Al-Burhan calls for the dissolution of the government

The head of the Sovereign Council in Sudan, Lieutenant-General Abdel Fattah Al-Burhan, said that there are no solutions to the current situation in the country except through “dissolving the government,” with the continuing political tension in the country due to differences between the civil and militIG components of the government.

Al-Burhan explained, during a speech to officers and soldiers on Monday, that “there are no solutions to the current situation except by dissolving the current government and expanding the base of political parties in the transitional government.”

He continued, “Civilians have been in constant contact with the militIG component since the beginning of the current crisis, but the militIG component rejected all attempts to continue the partnership in its previous form,” referring to its insistence not to continue the partnership, without expanding the base of political parties in the transitional government to include all parties.
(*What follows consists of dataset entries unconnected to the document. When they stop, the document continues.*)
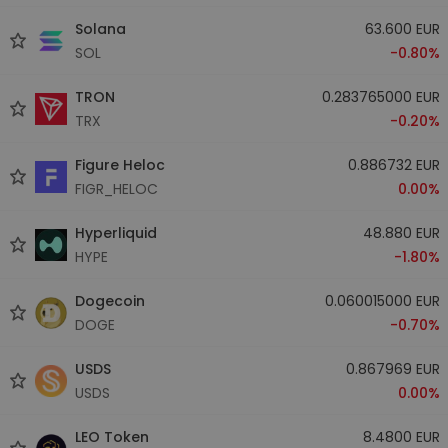
Solana
63.600 EUR
SOL
-0.80%
TRON
0.283765000 EUR
TRX
-0.20%
Figure Heloc
0.886732 EUR
FIGR_HELOC
0.00%
Hyperliquid
48.880 EUR
HYPE
-1.80%
Dogecoin
0.060015000 EUR
DOGE
-0.70%
USDS
0.867969 EUR
USDS
0.00%
LEO Token
8.4800 EUR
Except for the National Congress.

He stressed the need to “accelerate the formation of the Constitutional Court, the appointment of an independent chief justice, and the formation of a legislative council that represents all the people except for the National Congress.”

A political crisis erupted between the militIG component of the Sovereignty Council and parties in the transitional government, after a failed militIG coup on September 21, which led to the suspension of joint meetings at the level of the interim parliament in particular.

These developments come against the backdrop of the escalating political crisis in the country, which culminated in the statement by Sudanese Prime Minister Abdullah Hamdok, that the work of state institutions within the partnership, in a statement that is the first of its kind, faltered.

fiercest attack
This is the clearest position of the MilitIG Council on the crisis between the two components in the government, and it comes after days of violent criticism by the First Deputy Chairman of the Sovereign Council, Mohamed Hamdan Dagalo, “Hemedti,” regarding the subordination of the intelligence and police services to the militIG.

Hemedti said that the current crisis has shown that “civilians’ ambition is in chairs,” while the militIG’s thinking is focused on how to get the country out of its crisis, according to statements quoted by the newspaper, “Al-Sawadni.”

Hemedti explained: “We did not discuss handing over the presidency of the Sovereign Council to civilians, and it is not on our agenda at the moment because it is premature.”

Hemedti affirmed adherence to the subordination of the police and the General Intelligence Service to the militIG side, saying, “We will only hand over the police and the apparatus to an elected government,” noting that about 11,000 police resigned due to poor salaries.

He pointed out that “the portrayal of what is happening now because of the imminent handover of the Sovereign Council to civilians is a lie and a shame, and we are not talking about chairs in the shadow of a country that is moving toward the abyss.”

The civilian component responds
For his part, the Sudanese Minister of Cabinet Affairs, Khaled Omar Youssef, on Friday criticized Hemedti’s statements. He said that it represents a “threat to fulfill the obligations of the constitutional document,” vowing to address this threat “in a serious and strict manner.”

In a post on his Facebook account, the minister described the statements of the Vice-President of the Sovereignty Council as “a clear violation of the constitutional document, which clearly stipulates in Article 36 that the police are subject to the executive authority and in Article 37 that the intelligence service is subject to the sovereign and executive authorities, and never provided for any subordination.” Exclusive for the militIG for either device.

Omar stressed that the task of developing and reforming the security and militIG apparatus is “a fundamental task in determining the success of the civil democratic transition.”

He considered that “the statement constitutes a direct threat to the fulfillment of the obligations and tasks of the constitutional document, which we will address in a serious and strict manner.”